When I found out that I was an agent (read, “dupe”) for the CIA, I was flabbergasted. If only they had told me. I would have bought a fedora and a trenchcoat, and started smoking French cigarettes. If only I have been smart enough to realize that those “old guys” were CIA spooks, I might have talked my way into an adventure in Helsinki. If only I had mustered up the courage to ask Gloria Steinem for a date. For all sad words of tongue and pen, the saddest are these, “It might have been”.
The years have passed, and we have all sold out, to some extent. Steinem had in the past been critical of the institution of marriage, saying that "marriage was the model for slavery law in this country". She is famous for saying that “A woman needs a man, like a fish needs a bicycle,” But she eventually found the time to get married. Twice.
In 1985, USNSA sued the CIA in Federal Court. The Court found: “From 1952 to 1967 a covert relationship existed between the USNSA and the CIA. During that period, the CIA secretly funded the USNSA and made occasional ‘operational use’ of individual students. Following public disclosure of this relationship in February 1967, the CIA and the USNSA officially terminated their association.” USNSA lost the lawsuit.

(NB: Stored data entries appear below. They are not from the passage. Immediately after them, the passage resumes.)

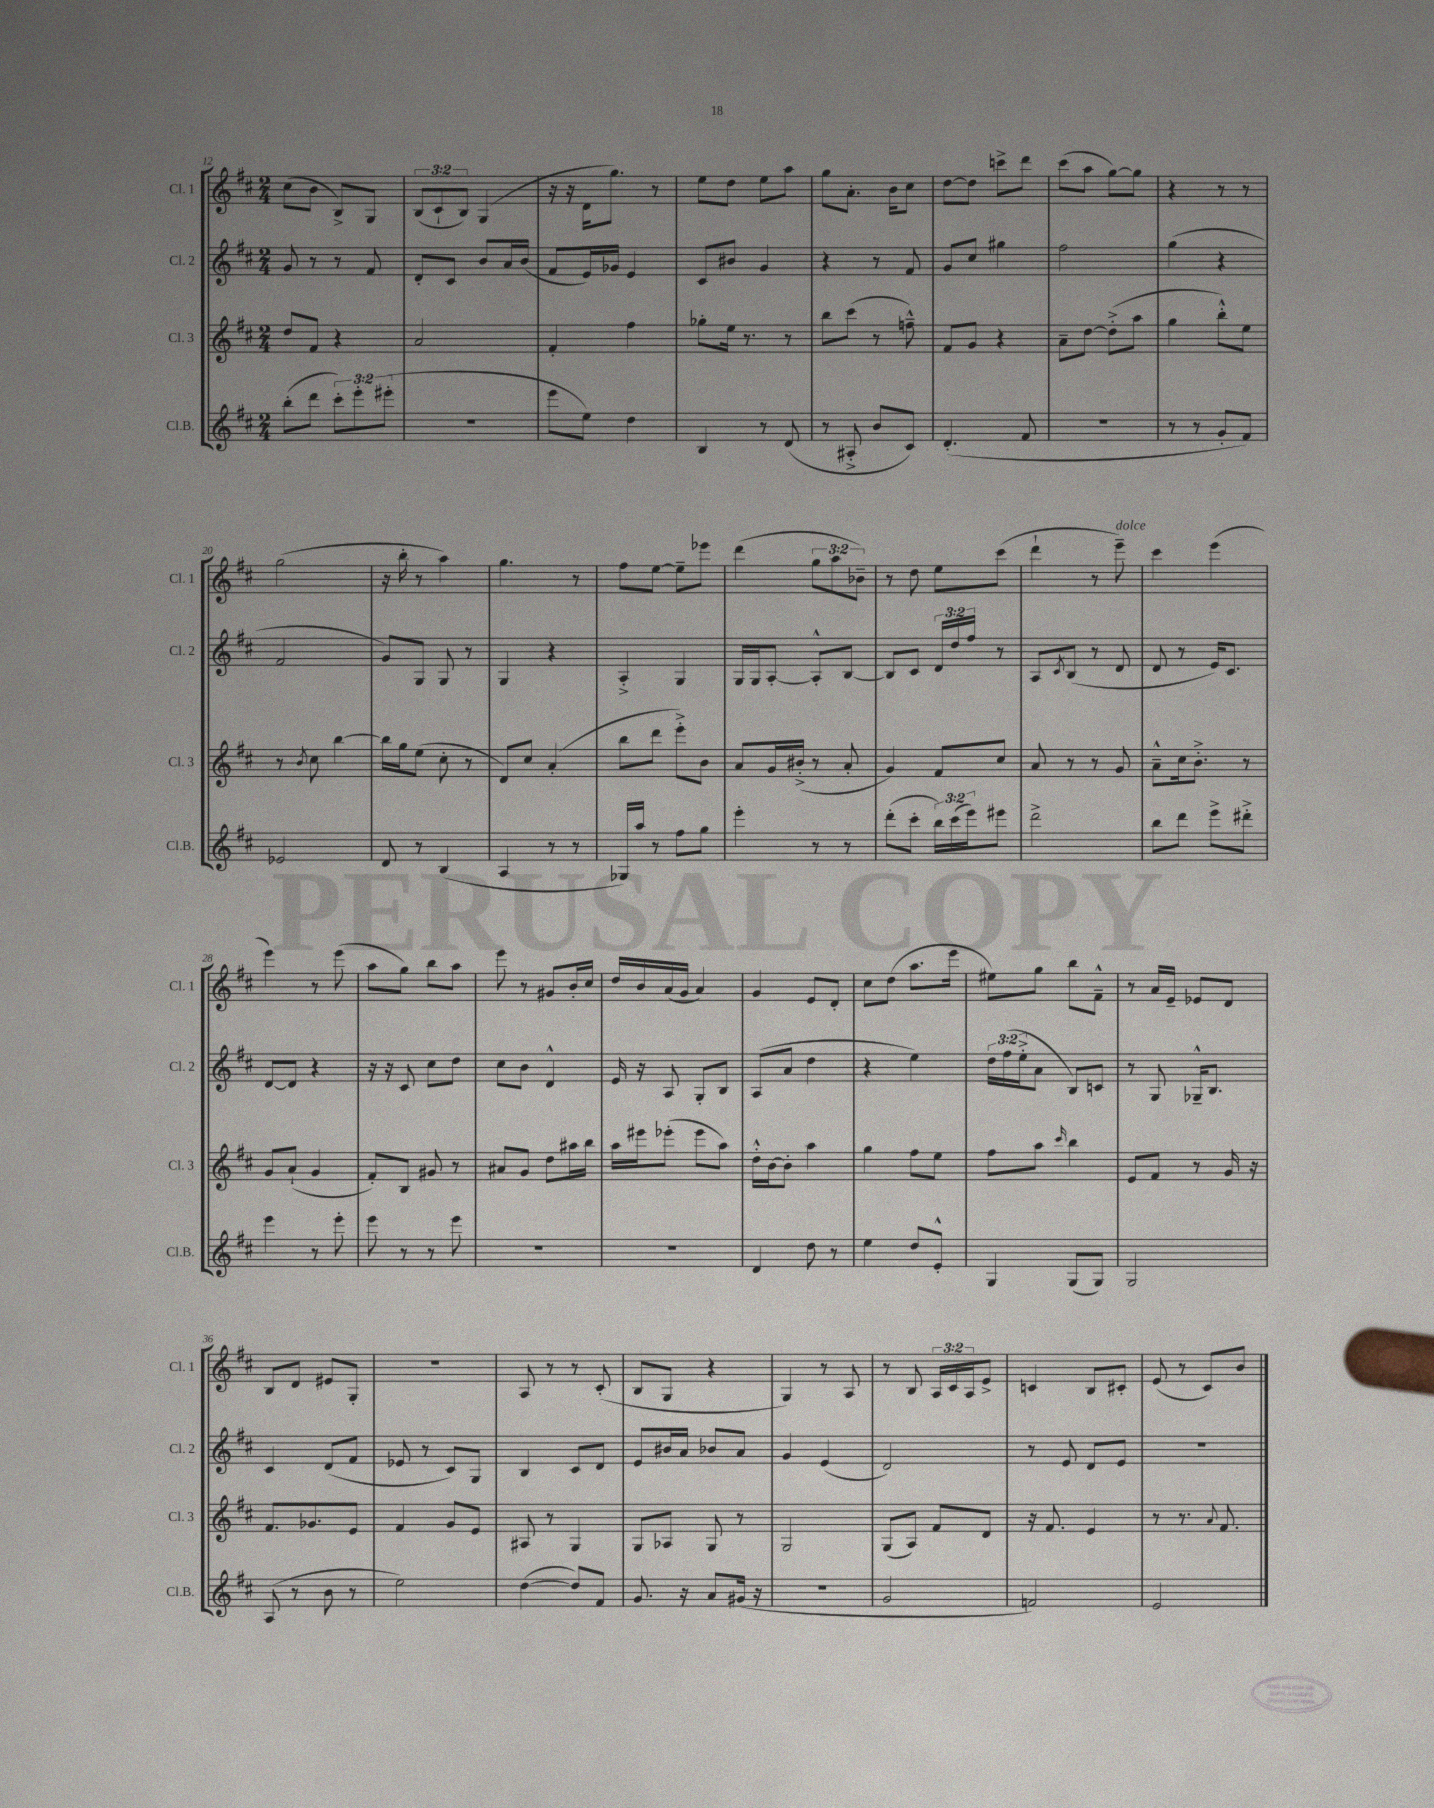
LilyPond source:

<<
\new StaffGroup <<
\new Staff = "s0" \with { instrumentName = "Cl. 1" shortInstrumentName = "Cl. 1" } {
    \clef treble \key d \major \numericTimeSignature \time 2/4 \override Staff.TupletNumber.text = #tuplet-number::calc-fraction-text
    cis''8( b'8 b8->) g8 |
    \tuplet 3/2 { b8( cis'8-! b8) } g4( |
    r16 r16 d'16 g''8.) r8 |
    e''8 d''8 e''8 a''8 |
    g''8 a'8.-. b'16 cis''8 |
    d''8~ d''8 c'''8-> d'''8 |
    cis'''8( a''8 g''8~) g''8 |
    r4 r8 r8 |
    g''2( |
    r16 b''16-. r8 a''4) |
    g''4. r8 |
    fis''8 e''8~ e''8-- ees'''8 |
    d'''4( \tuplet 3/2 { g''8 a''8 bes'8--) } |
    r8 d''8 e''8 cis'''8( |
    d'''4-! r8 e'''8--^\markup { \italic "dolce" }) |
    cis'''4 e'''4( |
    e'''4) r8 e'''8( |
    a''8 g''8) b''8 a''8 |
    e'''8 r8 gis'8 b'16-. cis''16 |
    d''16 b'16 a'16( g'16 a'4) |
    g'4 e'8 d'8-. |
    cis''8 d''8( a''8. e'''16 |
    eis''8) g''8 b''8 fis'8---^ |
    r8 a'16 e'16-- ees'8 d'8 |
    b8 d'8 eis'8 g8-. |
    r2 |
    a8 r8 r8 cis'8-.( |
    b8 g8 r4 |
    g4) r8 a8 |
    r8 b8 \tuplet 3/2 { a16 cis'16 a16 } e'8-> |
    c'4 b8 cis'8-. |
    e'8( r8 cis'8) b'8 \bar "|." |
}
\new Staff = "s1" \with { instrumentName = "Cl. 2" shortInstrumentName = "Cl. 2" } {
    \clef treble \key d \major \numericTimeSignature \time 2/4 \override Staff.TupletNumber.text = #tuplet-number::calc-fraction-text
    g'8 r8 r8 fis'8 |
    d'8-. cis'8 b'8 a'16 b'16( |
    fis'8 e'16) ges'16 e'4 |
    cis'8 bis'8 g'4 |
    r4 r8 fis'8 |
    g'8 cis''8 gis''4 |
    fis''2 |
    g''4( r4 |
    fis'2 |
    g'8) g8 g8 r8 |
    g4 r4 |
    a4-.-> g4 |
    g16 g16 a8~-. a8-.-^ b8~ |
    b8 cis'8 \tuplet 3/2 { d'16 d''16 fis''16 } r8 |
    a8 \acciaccatura { cis'8 } b8( r8 d'8 |
    d'8 r8 e'16) cis'8. |
    d'8~ d'8 r4 |
    r16 r16 cis'8 cis''8 d''8 |
    cis''8 b'8 d'4-^ |
    e'16 r16 a8 g8-. b8 |
    a8( a'8 d''4 |
    r4 e''4) |
    \tuplet 3/2 { d''16 fis''16( e''16-.-> } a'8 b8) c'8 |
    r8 g8 ges16---^ b8. |
    cis'4 d'8( fis'8 |
    ees'8 r8 cis'8) g8 |
    b4 cis'8 d'8 |
    e'8 bis'16 a'16 bes'8 a'8 |
    g'4 e'4( |
    d'2) |
    r8 e'8 d'8 e'8 |
    r2 \bar "|." |
}
\new Staff = "s2" \with { instrumentName = "Cl. 3" shortInstrumentName = "Cl. 3" } {
    \clef treble \key d \major \numericTimeSignature \time 2/4
    d''8 fis'8 r4 |
    a'2 |
    fis'4-. fis''4 |
    ges''8-. e''16 r8. r8 |
    b''8 cis'''8( r8 f''8---^) |
    fis'8 g'8 r4 |
    a'8-- d''8~ d''8-.->( a''8 |
    g''4 b''8-.-^) e''8 |
    r8 \acciaccatura { b'8 } cis''8 b''4~ |
    b''16 g''16 e''8( cis''8-. r8 |
    d'8) cis''8 a'4-.( |
    b''8 d'''8 e'''8-.->) b'8 |
    a'8 g'16 bis'16-.->( r8 a'8-. |
    g'4) fis'8 cis''8 |
    a'8 r8 r8 g'8 |
    a'8---^ cis''16 b'8.-.-> r8 |
    g'8 a'8-!( g'4 |
    fis'8-.) b8 gis'8 r8 |
    ais'8 g'8 d''8 ais''16 b''16 |
    a''16 eis'''16 ees'''8-.( ees'''8 a''8) |
    d''16-.-^ b'16~ b'8-. a''4 |
    g''4 fis''8 e''8 |
    fis''8 a''8 \grace { cis'''16 } b''4 |
    e'8 fis'8 r8 g'16 r16 |
    fis'8. ges'8. e'8 |
    fis'4 g'8 e'8 |
    ais8 r8 g4 |
    g8 aes8 g8 r8 |
    g2 |
    g8( a8) fis'8 d'8 |
    r16 fis'8. e'4 |
    r8 r8. \appoggiatura { a'8 } fis'8. \bar "|." |
}
\new Staff = "s3" \with { instrumentName = "Cl.B." shortInstrumentName = "Cl.B." } {
    \clef treble \key d \major \numericTimeSignature \time 2/4 \override Staff.TupletNumber.text = #tuplet-number::calc-fraction-text
    b''8-.( d'''8 \tuplet 3/2 { cis'''8-.) e'''8-. eis'''8-.( } |
    R2 |
    e'''8 e''8) d''4 |
    b4 r8 d'8( |
    r8 ais8-.-> b'8 cis'8) |
    d'4.-.( fis'8 |
    R2 |
    r8 r8 g'8-. fis'8) |
    ees'2 |
    d'8 r8 b4( |
    a4 r8 r8 |
    ges16) a''16 r8 fis''8 g''8 |
    e'''4-. r8 r8 |
    d'''8-.( cis'''8-. \tuplet 3/2 { b''16) cis'''16( e'''16) } eis'''8 |
    d'''2-> |
    b''8 d'''8 e'''8-> dis'''8-.-> |
    e'''4 r8 e'''8-. |
    e'''8 r8 r8 e'''8 |
    R2 |
    R2 |
    d'4 d''8 r8 |
    e''4 d''8 e'8-.-^ |
    g4 g8( g8) |
    g2 |
    a8( r8 b'8 r8 |
    e''2) |
    d''4~( d''8) fis'8 |
    g'8. r16 a'8 gis'16( r16 |
    r2 |
    g'2 |
    f'2) |
    e'2 \bar "|." |
}
>>
>>
\layout { \context { \Score currentBarNumber = #12 } }
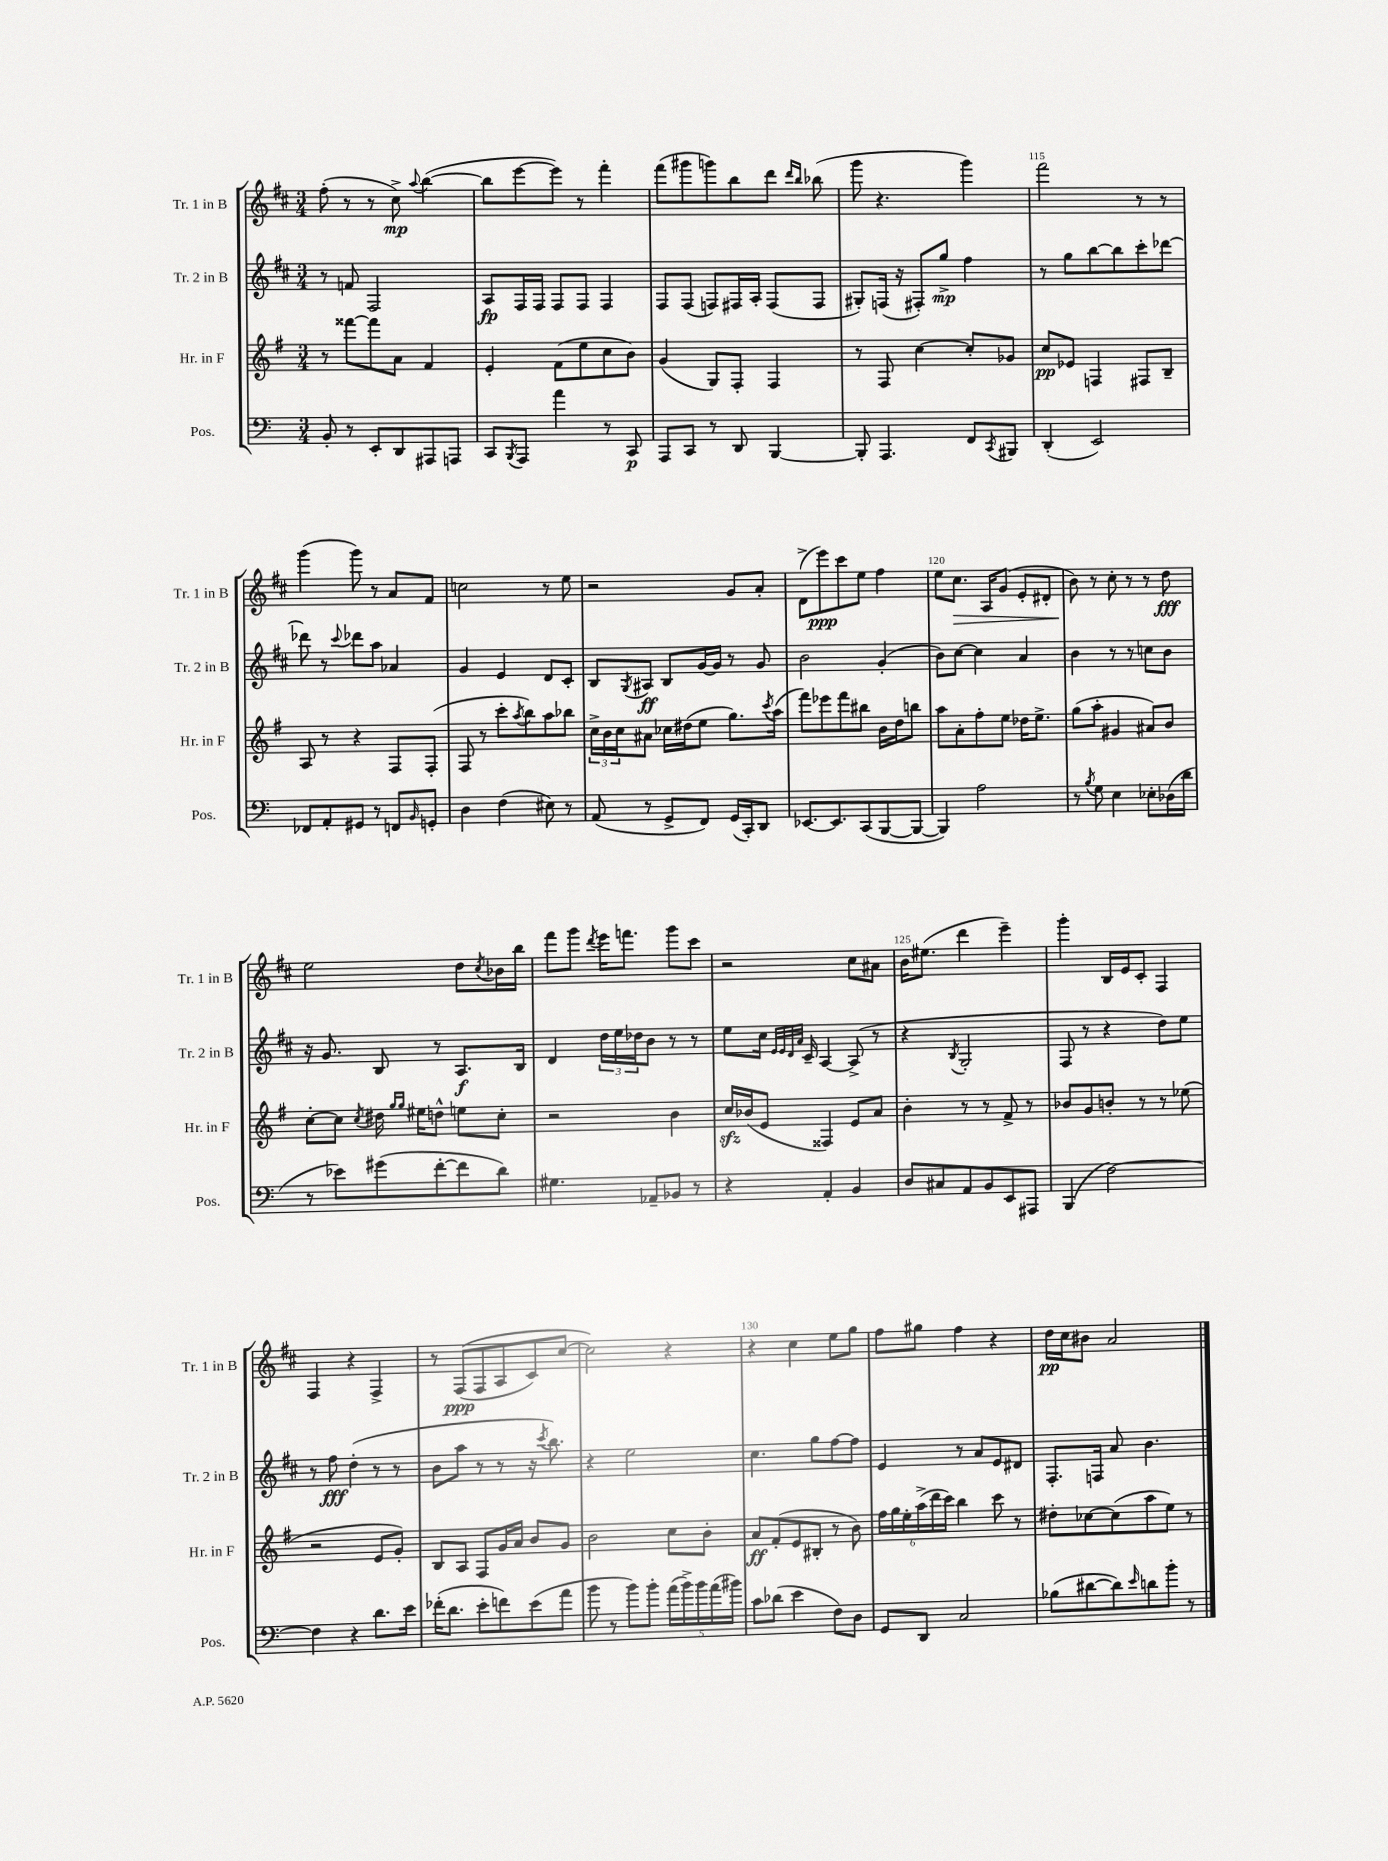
<<
\new StaffGroup <<
\new Staff = "s0" \with { instrumentName = "Tr. 1 in B" shortInstrumentName = "Tr. 1 in B" } {
    \clef treble \key d \major \numericTimeSignature \time 3/4
    fis''8-.( r8 r8 cis''8->\mp) \appoggiatura { a''8 } b''4~( |
    b''8 e'''8~ e'''8) r8 fis'''4-. |
    fis'''8( gis'''8 g'''8) b''8 d'''8 \grace { d'''16 b''16 } bes''8( |
    g'''8 r4. g'''4) |
    fis'''2 r8 r8 |
    g'''4( g'''8) r8 a'8 fis'8 |
    c''2 r8 e''8 |
    r2 g'8 a'8-. |
    d'8->( e'''8\ppp) cis'''8 e''8 fis''4 |
    e''8 cis''8.\> a16 g'8( e'8-. dis'8-. |
    b'8\!) r8 cis''8-. r8 r8 d''8\fff |
    e''2 d''8 \acciaccatura { cis''8 } bes'16 b''16 |
    fis'''8 g'''8 \acciaccatura { d'''8 } e'''16 f'''8. g'''8 cis'''8 |
    r2 cis''8 ais'8 |
    b'16 eis''8.( d'''4 e'''4--) |
    g'''4-. b16 e'16 cis'8-. fis4 |
    fis4 r4 fis4-> |
    r8 fis8\ppp(\( fis8 a8 cis'8) cis''8~ |
    cis''2\) r4 |
    r4 cis''4 e''8 g''8 |
    fis''8 gis''8 fis''4 r4 |
    d''16\pp cis''16 bis'8 a'2 \bar "|." |
}
\new Staff = "s1" \with { instrumentName = "Tr. 2 in B" shortInstrumentName = "Tr. 2 in B" } {
    \clef treble \key d \major \numericTimeSignature \time 3/4
    r8 f'8 fis2 |
    a8\fp fis16 fis16 fis8 fis8 fis4 |
    fis8 fis8( f8) fis16 a16-. fis8( fis8 |
    gis8-.) f16( r16 fis8-.) g''8->\mp fis''4 |
    r8 g''8 b''8~ b''8 cis'''8-. des'''8~ |
    des'''8 r8 \appoggiatura { cis'''8 } des'''8 a''8 aes'4 |
    g'4 e'4 d'8 cis'8-. |
    b8 \acciaccatura { g8 } ais8\ff b8 g'16~ g'16 r8 g'8 |
    b'2 g'4-.( |
    b'8) cis''8~ cis''4 a'4 |
    b'4 r8 r8 c''8 b'8 |
    r16 g'8. b8 r8 a8.\f b16 |
    d'4 \tuplet 3/2 { d''16 e''16 des''16 } b'8 r8 r8 |
    e''8 cis''16 \grace { e'32 e'32 d'32 a'32 } cis'16-- a4~ a8->( r8 |
    r4 \acciaccatura { b8 } g2-. |
    fis8 r8 r4 d''8) e''8 |
    r8 fis''8\fff d''4-.( r8 r8 |
    b'8 a''8 r8 r8 r16 \acciaccatura { cis'''8 } b''8.) |
    r4 e''2 |
    cis''4. g''8 fis''8~ fis''8 |
    e'4 r8 a'8 e'8 dis'8 |
    fis8.-. f16 a'8 b'4. \bar "|." |
}
\new Staff = "s2" \with { instrumentName = "Hr. in F" shortInstrumentName = "Hr. in F" } {
    \clef treble \key g \major \numericTimeSignature \time 3/4
    r8 fisis'''8~ fisis'''8 a'8 fis'4 |
    e'4-. fis'8( e''8 c''8 b'8) |
    g'4( g8) fis8-. fis4 |
    r8 fis8 c''4~ c''8-. ges'8 |
    c''8\pp ees'8 f4 fis8 b8-- |
    a8 r8 r4 fis8 fis8-.( |
    fis8 r8 c'''8-. \acciaccatura { a''8 } b''8) a''8 bes''8 |
    \tuplet 3/2 { c''16-> b'16 c''16 } ais'8 ces''16 dis''16( e''8 g''8.) \acciaccatura { c'''8 } a''16( |
    fis'''8) ees'''8 fis'''8 bis''8 b'16 d''16 b''8 |
    a''8 a'8-. fis''8-. e''8 des''16 e''8.-> |
    g''8( a''8-. gis'4 ais'8) b'8 |
    c''8~-. c''8 \acciaccatura { c''8 } dis''16 \grace { g''16 g''16 } eis''16 d''8-^ e''8 c''8-. |
    r2 b'4 |
    c''16\sfz bes'16( e'8 fisis4) e'8 a'8 |
    b'4-. r8 r8 fis'8-> r8 |
    bes'8 g'8 b'8-. r8 r8 ees''8( |
    r2 e'8 g'8-.) |
    b8 a8 fis8 g'16 a'16 b'8 g'8 |
    b'2 c''8 b'8-. |
    a'8\ff fis'8-.( e'8 bis8-. r8 b'8) |
    \tuplet 6/4 { fis''16 g''16 e''16-. a''16->( d'''16 c'''16) } b''4 c'''8 r8 |
    dis''8-. ces''8~ ces''8( a''8 e''8) r8 \bar "|." |
}
\new Staff = "s3" \with { instrumentName = "Pos." shortInstrumentName = "Pos." } {
    \clef bass \key c \major \numericTimeSignature \time 3/4
    b,8-. r8 e,8-. d,8 ais,,8 a,,8 |
    c,8 \acciaccatura { b,,8 } a,,8 a'4 r8 c,8\p |
    a,,8 c,8 r8 d,8 b,,4~ |
    b,,8-. a,,4. f,8 \acciaccatura { c,8 } bis,,8 |
    d,4-.( e,2) |
    fes,8 a,8-. gis,8 r8 f,8 \grace { b,16 } g,8-. |
    d4 f4( eis8) r8 |
    a,8( r8 g,8-> f,8) g,16( c,16-.) d,8 |
    ees,8.~ ees,8. c,8( b,,8~ b,,8~ |
    b,,4) a2 |
    r8 \acciaccatura { b8 } g8 e4 ees8-. des16( d'16 |
    r8 ees'8) gis'8( f'8~-. f'8 d'8) |
    gis4. aes,8-- bes,8 r8 |
    r4 a,4-. b,4 |
    d8 cis8 a,8 b,8 e,8 ais,,8 |
    b,,4( f2~) |
    f4 r4 d'8. e'16 |
    fes'16-.( d'8. e'8-. f'8) e'8( a'8 |
    b'8 r8 b'8) b'8-. \tuplet 5/4 { a'16( b'16->) b'16 a'16( bis'16) } |
    c'8 des'8( e'4 f8) d8 |
    g,8 d,8 c2 |
    bes8( dis'8~ dis'8) \grace { e'16 } d'8 b'8-. r8 \bar "|." |
}
>>
>>
\layout { \context { \Score currentBarNumber = #111 \override BarNumber.break-visibility = ##(#f #t #t) barNumberVisibility = #(every-nth-bar-number-visible 5) } }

I saw a photo recently, where Gloria was receiving the Medal of Freedom from President Obama. For an old broad, she is still not bad looking. I, of course, am just as handsome as I ever was. I no longer agree with her far-left political ideas, and I find her bragging about her abortions depressing.
But I still fantasize about going to Helsinki with her, and maybe sneaking over to Leningrad to do some spying on the Russkies. Champagne and caviar at the Kempinski Hotel, with my Walther PPK pistol in my pocket. “It might have been”. Sigh.